Il y a des moments de ferveur dans un pays. La mort, les funérailles de ce chanteur qui a traversé les années est de ces moments forts. Un peu excédé par la médiatisation, je n’ai pas regardé à la télévision. Ce sont des proches qui m’en ont parlé.

Et là, j’ai eu le coeur serré en écoutant l’homélie d’un prêtre parisien. (à réécouter en cliquant sur le lien)

J’ai senti la foule silencieuse lors de la descente des Champs Élysées et cette foule chantant quand le cercueil sort de l’église de la Madeleine. Toute nation attend ces temps forts pour vibrer, pour sentir cette gratuité d’être sur terre avec des nécessités et des émotions partagées.
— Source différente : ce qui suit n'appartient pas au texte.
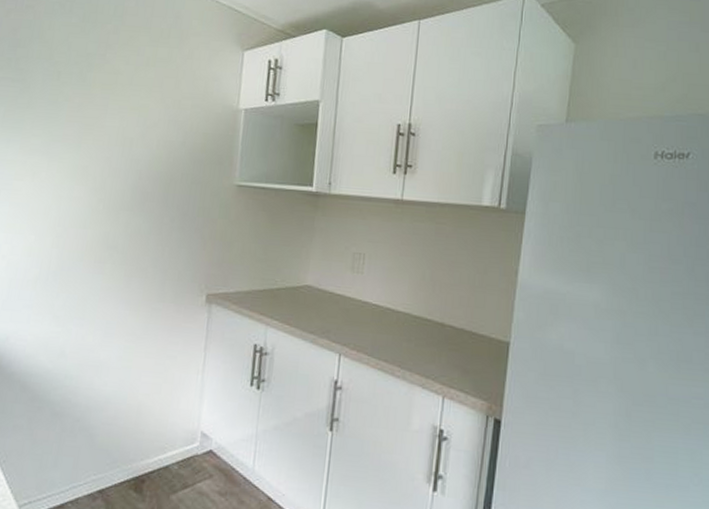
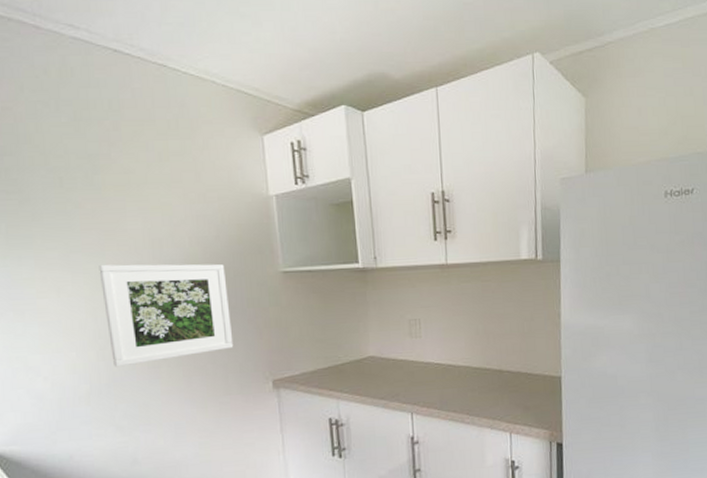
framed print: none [64,155,184,257] -> present [99,263,234,367]

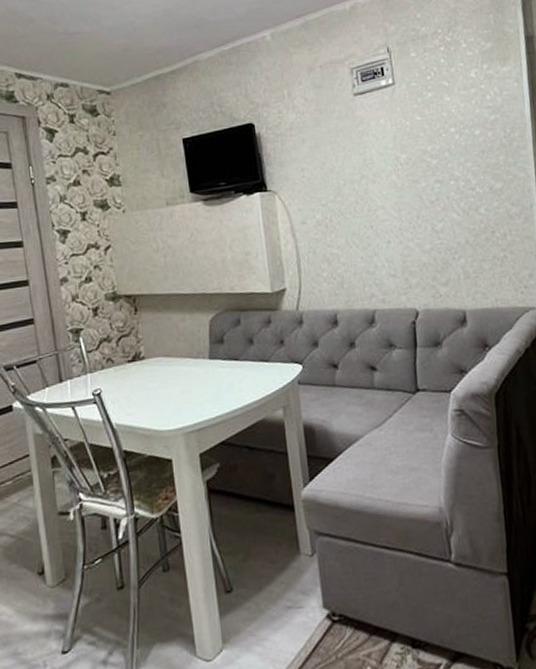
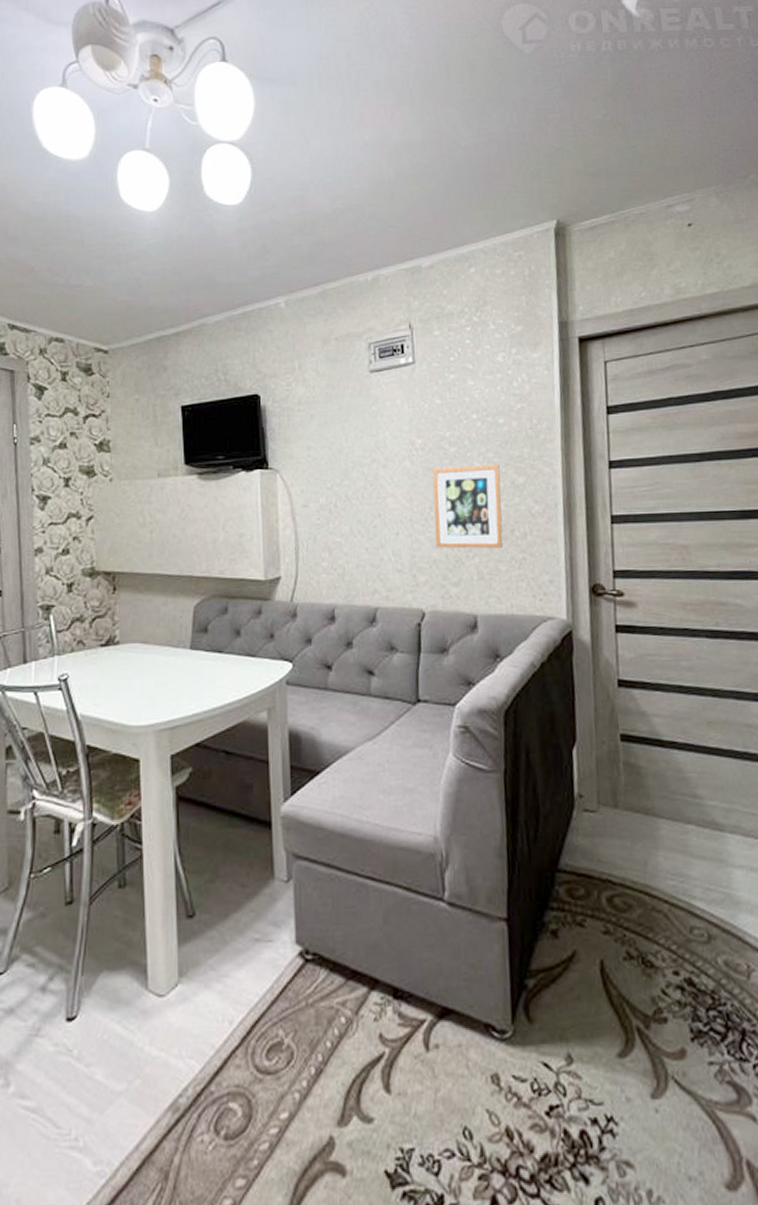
picture frame: none [417,172,485,253] -> present [432,464,503,549]

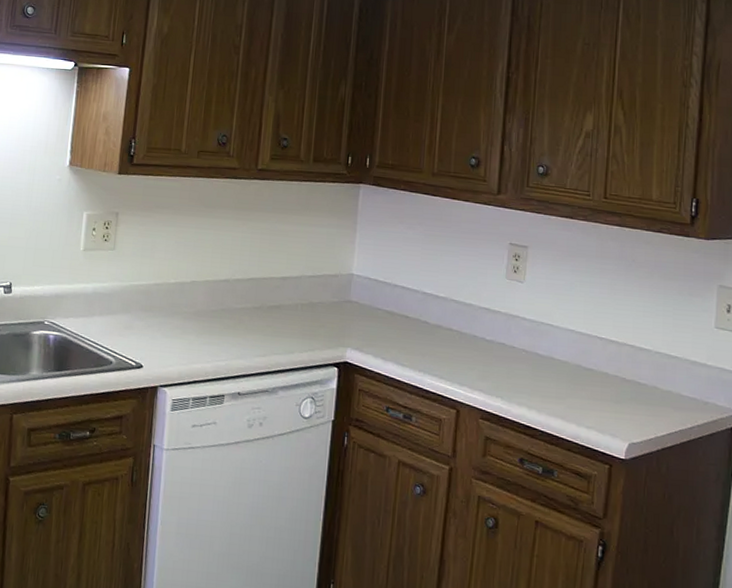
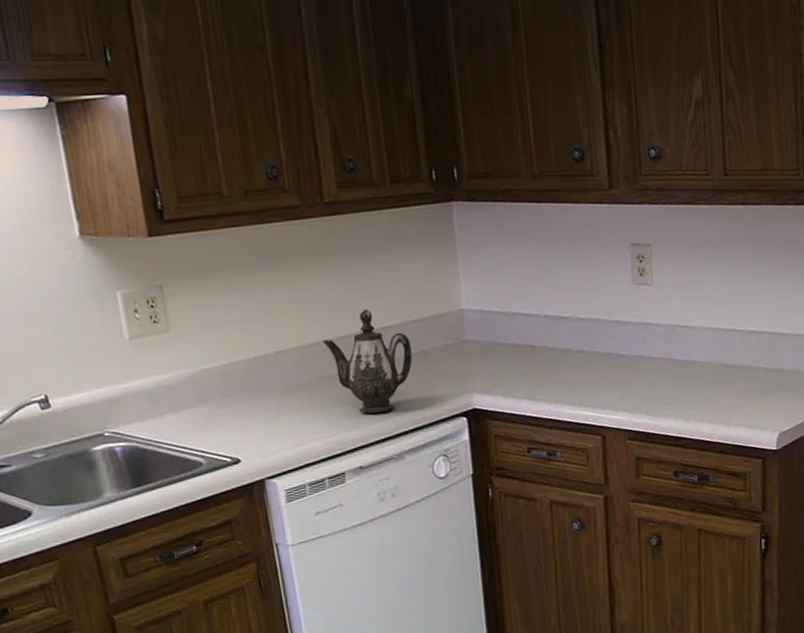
teapot: none [231,260,303,350] -> present [322,309,413,414]

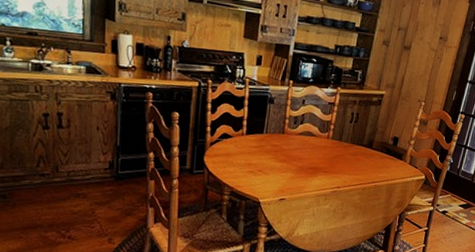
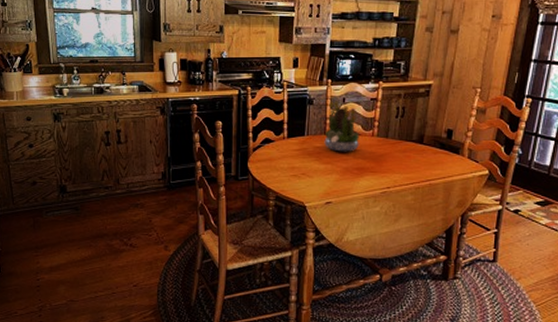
flower arrangement: none [282,102,318,152] -> present [324,101,360,152]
Trois sépultures ont eu lieu cette semaine. Chacun est unique aux yeux de Dieu." Tu as du prix à mes yeux et je t’aime " dit Isaie. C’est vrai pour ses fans, un peu pour moi et vrai aussi pour le Père d’en haut.

En homélie dimanche sur l’annonce de Jean-Baptiste qui prépare le chemin du Seigneur, on pouvait lire " tous les habitants se rendaient auprès de lui et ils étaient baptisés". Jean-Philippe Smet était baptisé. Il a attiré les foules et a tenu à une sépulture chrétienne. Il a vécu une enfance difficile, une vie de famille avec des hauts et des bas médiatisés. C’est aussi celui qui accueillit sa mère pour ses derniers jours. Beau temps de réconciliation. Voici ce que j’avais lu :

Le temps rapproche Johnny de ses parents. En novembre 1989, il enterre son père, Léon, dans le petit cime­tière belge de Schaer­beek. Peu après, le chan­teur confiera : « Il n’y avait pas d’amis, pas de famille, moi seul. Alors, j’ai pardonné. » A l’aube des années 2000, Laëti­tia le convainc d’ac­cueillir Huguette, chez eux, à Marnes-la-Coquette. « Elle était para­ly­sée, ne pouvait plus bouger, alors on s’en est occupé, avec Laëti­tia. Cela m’a permis de rattra­per le temps perdu », glis­sait-t-il sobre­ment à sa mort, en 2007. 

Que Dieu lui montre qu’il est aimé par le Christ qui a donné sa vie pour lui. A celui qui a chanté "que je t’aime", il y a un Dieu d’amour qui t’attend.